- _Materials provided_
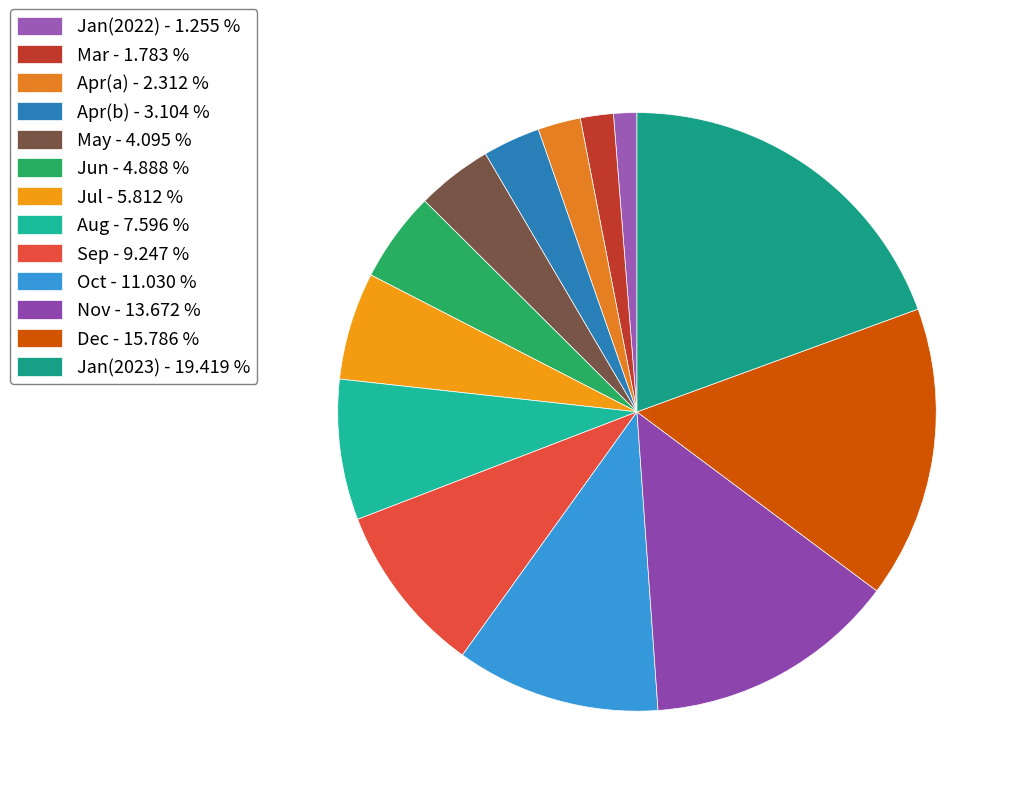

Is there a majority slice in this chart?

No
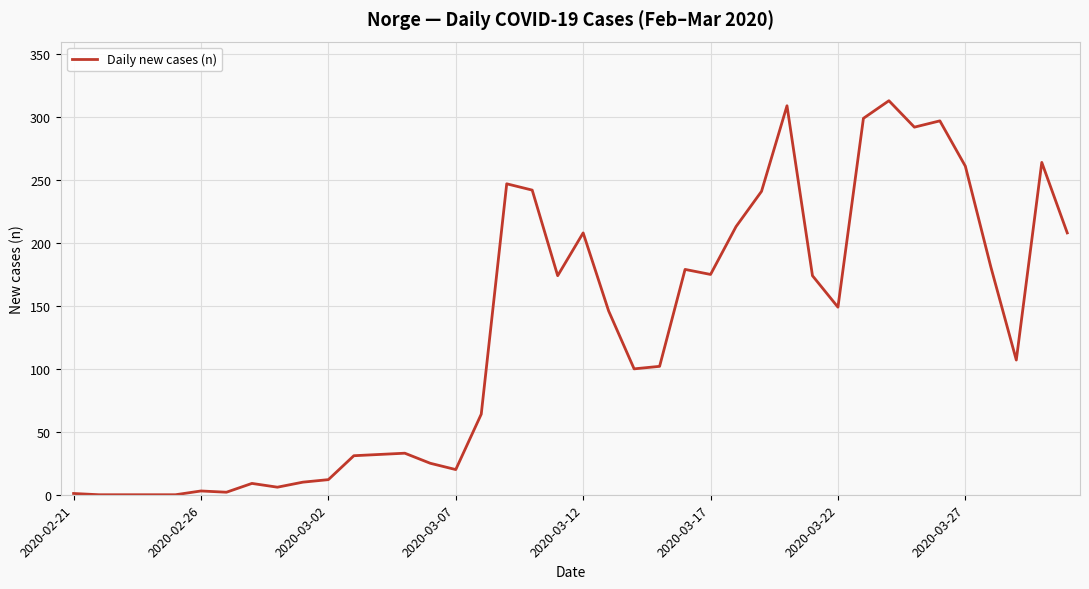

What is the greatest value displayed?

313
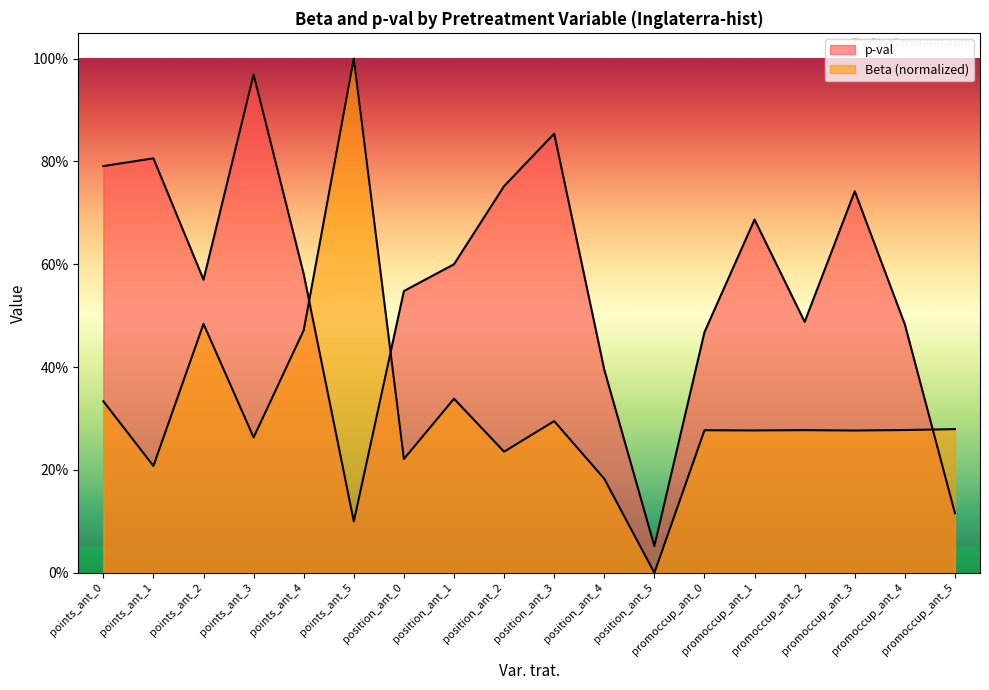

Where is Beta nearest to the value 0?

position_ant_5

- _Assignment_
Retype all of these items exactly as they appear, leaving out the pictures.

- _Answer below_
Is there a majority slice in this chart?

No

What is the greatest value displayed?

313

Where is Beta nearest to the value 0?

position_ant_5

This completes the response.